TASK DESCRIPTION> From the first line to the last, reproduce the records below exactly, omitting any picture.

Stored items from a collection
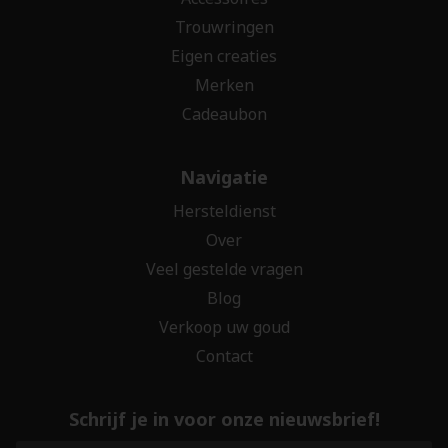
Trouwringen
Eigen creaties
Merken
Cadeaubon
Navigatie
Hersteldienst
Over
Veel gestelde vragen
Blog
Verkoop uw goud
Contact
Schrijf je in voor onze nieuwsbrief!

TASK RESPONSE>
Trouwringen
Eigen creaties
Merken
Cadeaubon
Navigatie
Hersteldienst
Over
Veel gestelde vragen
Blog
Verkoop uw goud
Contact
Schrijf je in voor onze nieuwsbrief!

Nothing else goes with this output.